** PROBLEM **
Render the entries below as a Markdown table with two columns, Row and Line, giving each line of extracted text a row number and skipping blank lines. Leave the pictures out of the table.

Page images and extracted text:
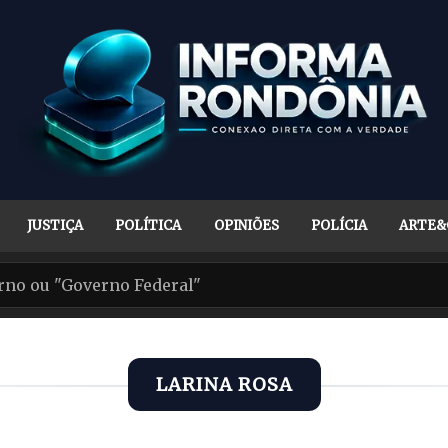
JUSTIÇA
POLÍTICA
OPINIÕES
POLÍCIA
ARTE&
LARINA ROSA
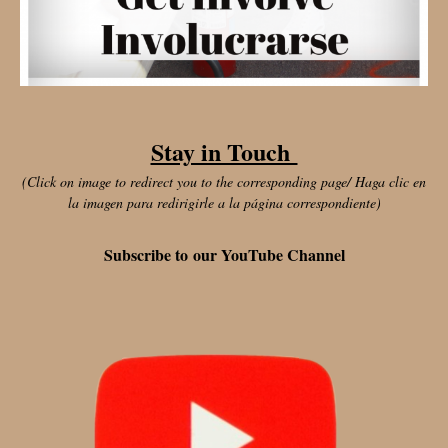
Stay in Touch
(Click on image to redirect you to the corresponding page/ Haga clic en
la imagen para redirigirle a la página correspondiente)
Subscribe to our YouTube Channel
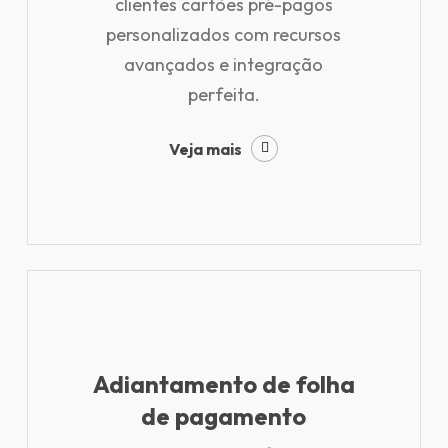
clientes cartões pré-pagos
personalizados com recursos
avançados e integração
perfeita.
Veja mais
Adiantamento de folha
de pagamento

** EXPECTED ANSWER **
| Row | Line |
|---|---|
| 1 | JUSTIÇA |
| 2 | POLÍTICA |
| 3 | OPINIÕES |
| 4 | POLÍCIA |
| 5 | ARTE& |
| 6 | LARINA ROSA |
| 7 | Stay in Touch |
| 8 | (Click on image to redirect you to the corresponding page/ Haga clic en |
| 9 | la imagen para redirigirle a la página correspondiente) |
| 10 | Subscribe to our YouTube Channel |
| 11 | clientes cartões pré-pagos |
| 12 | personalizados com recursos |
| 13 | avançados e integração |
| 14 | perfeita. |
| 15 | Veja mais |
| 16 | Adiantamento de folha |
| 17 | de pagamento |